Marmara Platformu Girişim Grubu Adına Hüseyin Semerci’nin çağrısıyla toplantıya katılan iş dünyasının saygın başkan ve temsilcileri ile denizlerimizde bu konuda çalışmalar yapan bilim insanları, uzmanlar ve yerel dernekler oluşacak platformda yer alacaklarını çalışmalara katkı koyacaklarını açıkladılar.

Toplantının son konuşmacısı Hidrobiyolog M. Levent Artüz müsilajın olduğu gibi Marmara Denizi’nde durduğunu ama şeklinin değiştiğini, iş müsilaj sorununu çok ama çok aşmış durumda.

Bu seneki manzarayı arayacağız, bundan sonraki felaket bunu aratacak nitelikte olacak’ demiştim, sanırım o duruma geldik.

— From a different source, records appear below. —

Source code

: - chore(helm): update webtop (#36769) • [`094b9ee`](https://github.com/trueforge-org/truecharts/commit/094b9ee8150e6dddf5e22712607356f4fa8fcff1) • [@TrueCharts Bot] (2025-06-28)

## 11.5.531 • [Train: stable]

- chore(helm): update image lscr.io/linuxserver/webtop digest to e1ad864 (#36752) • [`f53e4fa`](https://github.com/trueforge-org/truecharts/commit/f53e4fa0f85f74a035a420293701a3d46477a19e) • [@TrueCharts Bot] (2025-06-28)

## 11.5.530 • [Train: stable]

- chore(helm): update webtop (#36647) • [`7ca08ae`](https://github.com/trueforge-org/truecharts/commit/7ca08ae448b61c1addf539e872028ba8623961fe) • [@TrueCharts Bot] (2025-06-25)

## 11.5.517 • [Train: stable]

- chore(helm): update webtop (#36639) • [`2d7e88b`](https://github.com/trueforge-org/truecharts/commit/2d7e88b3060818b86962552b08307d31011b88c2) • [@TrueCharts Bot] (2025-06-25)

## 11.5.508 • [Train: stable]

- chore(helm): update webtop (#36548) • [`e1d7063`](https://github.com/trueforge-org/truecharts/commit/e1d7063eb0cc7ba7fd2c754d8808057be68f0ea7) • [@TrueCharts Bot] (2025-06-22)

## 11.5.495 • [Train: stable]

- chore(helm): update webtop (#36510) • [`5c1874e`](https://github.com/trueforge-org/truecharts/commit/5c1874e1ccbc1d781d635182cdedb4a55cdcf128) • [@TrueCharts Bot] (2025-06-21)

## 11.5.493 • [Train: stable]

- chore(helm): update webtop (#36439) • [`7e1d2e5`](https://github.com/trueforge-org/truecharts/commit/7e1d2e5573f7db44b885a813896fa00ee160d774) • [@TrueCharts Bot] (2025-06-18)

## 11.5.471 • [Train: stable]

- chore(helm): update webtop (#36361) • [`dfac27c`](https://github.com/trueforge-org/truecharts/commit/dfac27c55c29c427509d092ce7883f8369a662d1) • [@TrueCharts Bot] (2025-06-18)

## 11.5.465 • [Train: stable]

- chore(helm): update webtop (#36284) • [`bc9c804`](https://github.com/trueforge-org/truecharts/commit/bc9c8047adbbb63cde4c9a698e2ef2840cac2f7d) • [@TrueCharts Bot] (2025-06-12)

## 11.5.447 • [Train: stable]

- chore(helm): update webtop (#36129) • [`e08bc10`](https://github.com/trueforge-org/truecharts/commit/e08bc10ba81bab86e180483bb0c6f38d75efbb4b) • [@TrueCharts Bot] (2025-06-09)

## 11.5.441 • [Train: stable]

Karamsarlığın sözcüsü olmak istemem sonuçları test edeceklerini ve yanılmayı umduklarını ifade etti. Ülkemiz ekonomisinde ve sanayisinde çok önemli yere sahip, iş yaşamlarında başarıyı yakalamış iş insanlarımızın, yerel kuruluşların, bilim insanlarımızın ve iş dünyası sivil toplum kuruluşlarının oluşacak bir platformda yer alarak ekolojik çevre çalışmalara destek vermeleri gerçekten takdire ve alkışa değer.